I squeezed an obscene amount of Suzanne’s designer shampoo into my palm and lathered up my hair. The answer was not complicated. I simply would not think about Ren. I would not think about his thick, gorgeous hair or his broad chest or his fine, high cheekbones. I would not think about the way his hiking shorts clung to his body or how his strong legs glistened with sweat as we climbed higher up the hiking trail. And I definitely wouldn’t entertain the idea of what might have happened if I’d told him the letter was from me instead of Bel, or if I hadn’t pulled away at the waterfall but instead pulled him closer and moved his hand between my legs and – I didn’t realize how shallow my breath had become or how my heart was racing until I had to reach for the wall to steady myself. With my palms flat against the glass, I closed my eyes, taking deep and controlled breaths until I was steady again.
‘I simply will not think about it,’ I repeated into the water. ‘Because there’s nothing to think about.’
There. Problem solved.
‘Ren’s amazing pizza won’t be ready for at least another thirty minutes,’ Bel said without looking up from her phone as I padded across the kitchen with bare, clean feet. ‘Told you we should have gotten Tomato Pie.’

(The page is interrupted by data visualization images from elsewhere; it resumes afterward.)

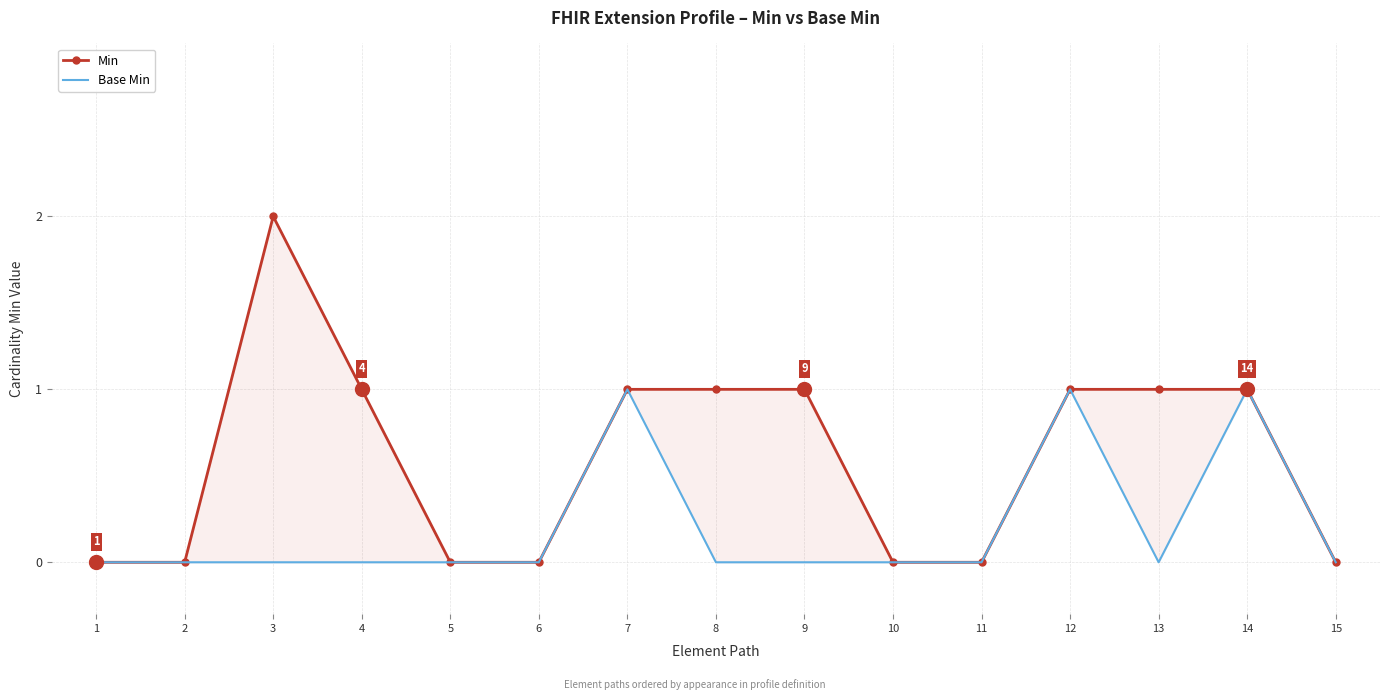

Does the chart have visible grid lines?

Yes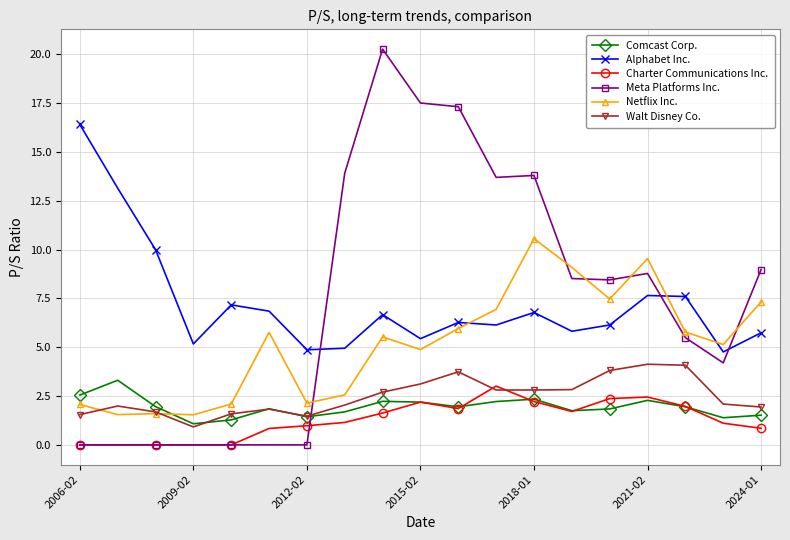

True or false: Comcast Corp. has more than 0 interior local peaks.

True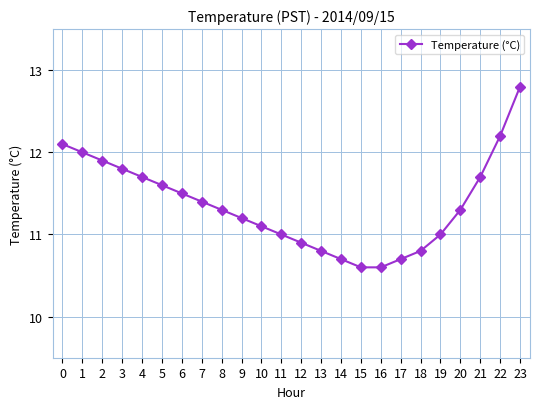

True or false: the data shows 16.3 at 2.

False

‘What are you reading?’ I asked, opening the fridge to choose between one of the eight different flavours of fizzy water. The people of Los Angeles bloody loved their fizzy water.
‘Nothing, just scrolling.’ She put down her phone and dropped her head back against the sofa with a smile. ‘Did you have fun this morning?’
‘I don’t know if I’d call it fun,’ I replied. ‘It was an experience.’
‘It was a sneak attack,’ she huffed. ‘I told you, cute hikes only. If he’d told me he wanted to climb a mountain then jump in a leech-infested lake, I’d have said no Lyme disease for me thank you.’
‘Lyme disease?’ I pressed a hand against my forehead as I settled on the stool across from her, pulling down the long sleeves of my light hoodie. Was the house colder than usual or did I have the chills?
‘But I’m glad I went,’ she added. ‘It’s important to share common interests with your partner.’
I put a pin in my Lyme disease panic and reached for a bag of crisps to stave off my hunger pangs. If a packet of Red Hot Cheetos couldn’t sort me out, nothing would. ‘But you didn’t actually hike. I don’t know if driving to the location together counts as sharing an interest.’
‘It’s also important to have separate interests to help you grow as people.’ Bel untied the plaid shirt still around her waist and slipped it over her shoulders. ‘Is it me or is it cold in here?’